[DATA TO USE]
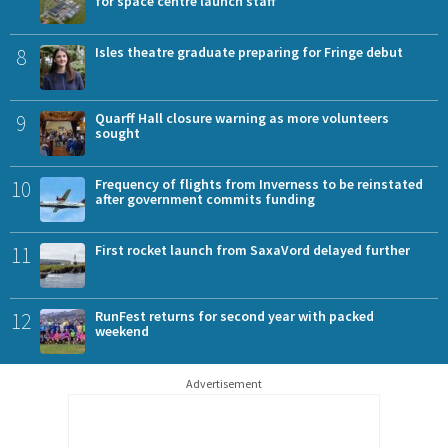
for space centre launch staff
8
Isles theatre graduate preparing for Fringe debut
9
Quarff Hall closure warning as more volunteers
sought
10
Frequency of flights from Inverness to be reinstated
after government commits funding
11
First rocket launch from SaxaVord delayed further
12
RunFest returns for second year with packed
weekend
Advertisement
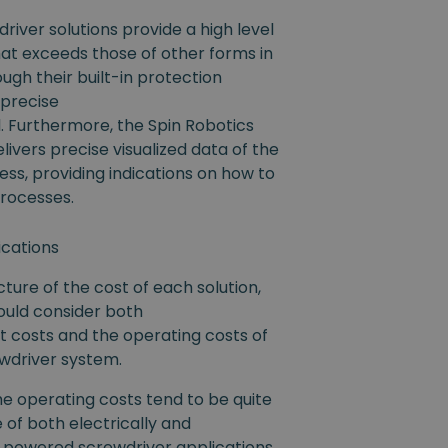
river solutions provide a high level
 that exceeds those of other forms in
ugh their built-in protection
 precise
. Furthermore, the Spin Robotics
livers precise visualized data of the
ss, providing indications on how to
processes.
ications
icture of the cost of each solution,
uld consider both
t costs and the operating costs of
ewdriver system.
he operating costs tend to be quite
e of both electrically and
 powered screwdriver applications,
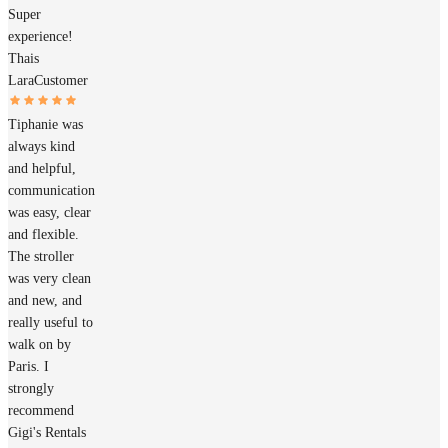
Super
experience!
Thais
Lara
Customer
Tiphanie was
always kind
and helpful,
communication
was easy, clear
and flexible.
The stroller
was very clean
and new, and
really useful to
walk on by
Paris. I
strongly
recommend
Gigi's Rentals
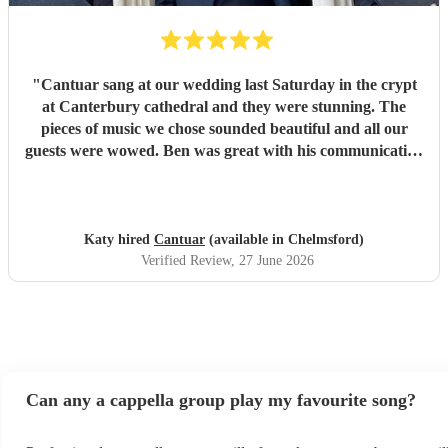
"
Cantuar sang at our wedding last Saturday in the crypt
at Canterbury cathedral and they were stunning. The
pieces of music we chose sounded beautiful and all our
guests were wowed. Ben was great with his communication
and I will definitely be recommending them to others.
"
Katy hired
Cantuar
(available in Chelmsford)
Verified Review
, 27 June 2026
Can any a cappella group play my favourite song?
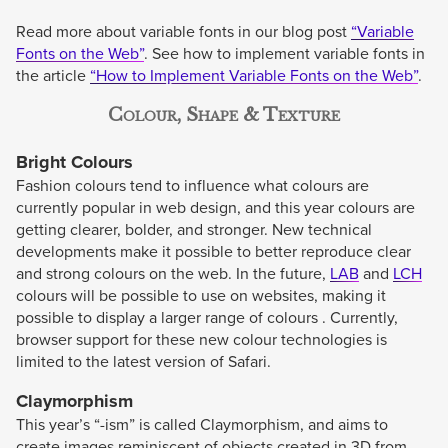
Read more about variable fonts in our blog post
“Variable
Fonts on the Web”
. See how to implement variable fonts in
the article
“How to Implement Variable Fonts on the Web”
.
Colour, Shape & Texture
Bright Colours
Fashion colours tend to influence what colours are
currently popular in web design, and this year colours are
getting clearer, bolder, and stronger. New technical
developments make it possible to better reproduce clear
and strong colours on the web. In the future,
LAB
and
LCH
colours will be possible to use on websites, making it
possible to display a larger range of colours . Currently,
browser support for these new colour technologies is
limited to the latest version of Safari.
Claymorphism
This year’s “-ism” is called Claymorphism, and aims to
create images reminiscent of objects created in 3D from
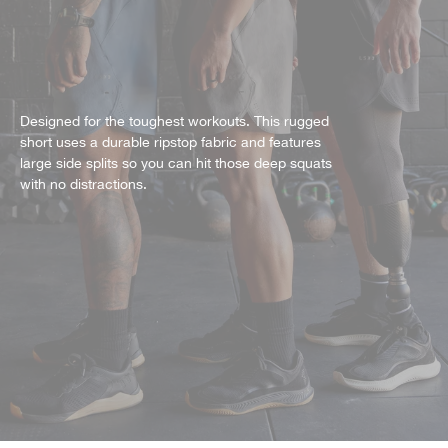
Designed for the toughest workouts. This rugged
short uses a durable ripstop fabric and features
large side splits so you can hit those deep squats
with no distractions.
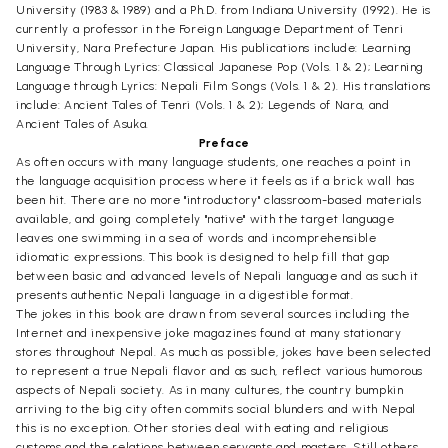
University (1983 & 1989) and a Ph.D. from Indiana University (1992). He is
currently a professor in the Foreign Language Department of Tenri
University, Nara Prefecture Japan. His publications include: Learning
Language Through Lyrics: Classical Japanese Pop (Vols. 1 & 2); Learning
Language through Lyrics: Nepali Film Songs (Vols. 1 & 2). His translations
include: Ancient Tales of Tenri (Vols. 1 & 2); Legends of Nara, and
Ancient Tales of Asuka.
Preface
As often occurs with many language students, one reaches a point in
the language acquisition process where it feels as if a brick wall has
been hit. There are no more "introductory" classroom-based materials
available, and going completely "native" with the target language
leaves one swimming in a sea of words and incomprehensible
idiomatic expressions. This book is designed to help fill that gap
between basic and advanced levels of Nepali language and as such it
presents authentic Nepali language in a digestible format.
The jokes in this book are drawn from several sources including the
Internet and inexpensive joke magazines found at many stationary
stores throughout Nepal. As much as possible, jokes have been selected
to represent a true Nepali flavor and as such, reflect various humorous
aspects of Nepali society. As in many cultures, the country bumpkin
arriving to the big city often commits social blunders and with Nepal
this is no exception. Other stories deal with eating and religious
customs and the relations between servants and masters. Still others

[WHAT NEEDS TO BE DONE]
Set down verbatim everything from the line containing "University (1983 &" down to the line containing "include: Ancient Tales", both of those lines included.

[RESULT BELOW]
University (1983 & 1989) and a Ph.D. from Indiana University (1992). He is
currently a professor in the Foreign Language Department of Tenri
University, Nara Prefecture Japan. His publications include: Learning
Language Through Lyrics: Classical Japanese Pop (Vols. 1 & 2); Learning
Language through Lyrics: Nepali Film Songs (Vols. 1 & 2). His translations
include: Ancient Tales of Tenri (Vols. 1 & 2); Legends of Nara, and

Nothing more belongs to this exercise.